Antonio Rodríguez Huéscar





En medio del barullo de los múltiples actos conmemorativos del centenario de Ortega -en algunos de los cuales, desde luego, estoy participando-, me paro a veces a reflexionar si en ésta, como en todas las celebraciones análogas, no sería conveniente preguntarse cómo le hubiera gustado al personaje recordado que se le conmemorase, qué actos de homenaje le hubieran sido gratos y cuáles no. Cierto que el homenajeado no puede contestar, pero sí podrían hacerlo por él su obra, el sentido de su pensamiento y de su vida, e incluso, en el caso de que aún alienten personas que le conocieron y trataron de cerca, como es el de Ortega, el testimonio directo de esas personas. Yo tengo el inestimable privilegio de ser una de ellas -desde la perspectiva del discipulado y la amistad. Y, usando de la relativa justificación que esta doble condición me otorga, me atrevería a señalar unos cuantos desiderata de este centenario.

* * *

Tus tareas:
**a.** Según el texto sobre el centenario de Ortega, ¿desde qué perspectiva conoció a Ortega quien escribe?
**b.** Indica si cada una de estas afirmaciones concuerda con el texto sobre el centenario de Ortega y cita las palabras del texto que lo deciden: (i) quien escribe participa en algunos de los actos conmemorativos; (ii) el homenajeado puede contestar cómo le gustaría ser recordado; (iii) quien escribe no conoció personalmente a Ortega.

Datos disponibles:
* * *

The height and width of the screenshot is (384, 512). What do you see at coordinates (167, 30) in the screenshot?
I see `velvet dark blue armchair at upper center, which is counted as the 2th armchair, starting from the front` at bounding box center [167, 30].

* * *

Respuestas:
**a.** Desde la perspectiva del discipulado y la amistad.

**b.**
(i) Sí: "en algunos de los cuales, desde luego, estoy participando".
(ii) No: "Cierto que el homenajeado no puede contestar".
(iii) No: "Yo tengo el inestimable privilegio de ser una de ellas -desde la perspectiva del discipulado y la amistad."